Por fim, conforme Ali Muhammad Ali, diretor-gerente da Agência de Notícias da Nigéria (NAN), os países do Brics+ não são apenas um grupo de economias emergentes, são uma força que deve ser reconhecida, já que sua influência está crescendo dia a dia também. “Nossa força combinada é imparável. Com novos membros como o Egito, os Emirados Árabes Unidos, o Irã e a Etiópia, que agora entraram, nós cobrimos quase metade da população global. Nosso PIB é de 63,2 trilhões, o que é impressionante, superando os 52 trilhões de dólares do G7. O Fundo Monetário Internacional prevê que a economia mundial vai depender mais dos Brics para impulsionar o crescimento nos próximos cinco anos, com a China, sozinha, contribuindo com 22% do crescimento global. Os países Brics respondem por mais de 40% da produção industrial do mundo. Produzimos 42% do trigo, 52% do arroz, 46% da soja no mundo. Isso é segurança alimentar. A voz dos Brics, portanto, representa uma influência crescente que vai além do Sul Global. Está moldando a governança global, o desenvolvimento econômico e relações internacionais”.
Segundo ele, para a Nigéria, ingressar nos Brics é óbvio. Conforme Ali, o país está estrategicamente posicionado na África. “Nossa parceria com os Brics se baseia em três pilares essenciais.

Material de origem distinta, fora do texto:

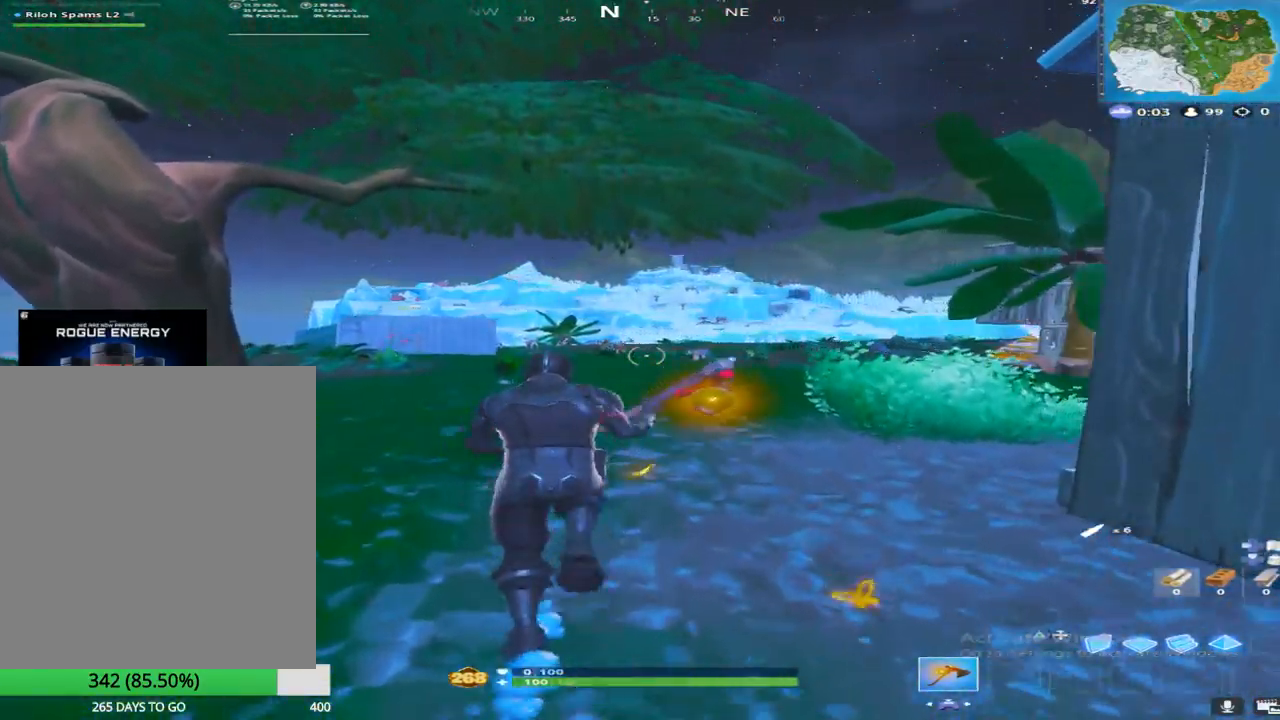
{"buttons": [], "left_stick": "up", "right_stick": "right", "events": [[150, "right_stick", "right"]]}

Em primeiro lugar, vemos os Brics como uma opção natural para a Nigéria, considerando nossos objetivos e valores compartilhados. Em segundo lugar, estamos interessados em reduzir nossa dependência do sistema centrado nos Estados Unidos e promover um mundo multipolar. Em terceiro lugar, juntar-se aos Brics nos ajuda a nos posicionar como potência emergente no cenário global. A voz dos Brics é, de fato, alta e clara. Deslumbramos um Sul Global próspero e um mundo mais justo e equitativo”.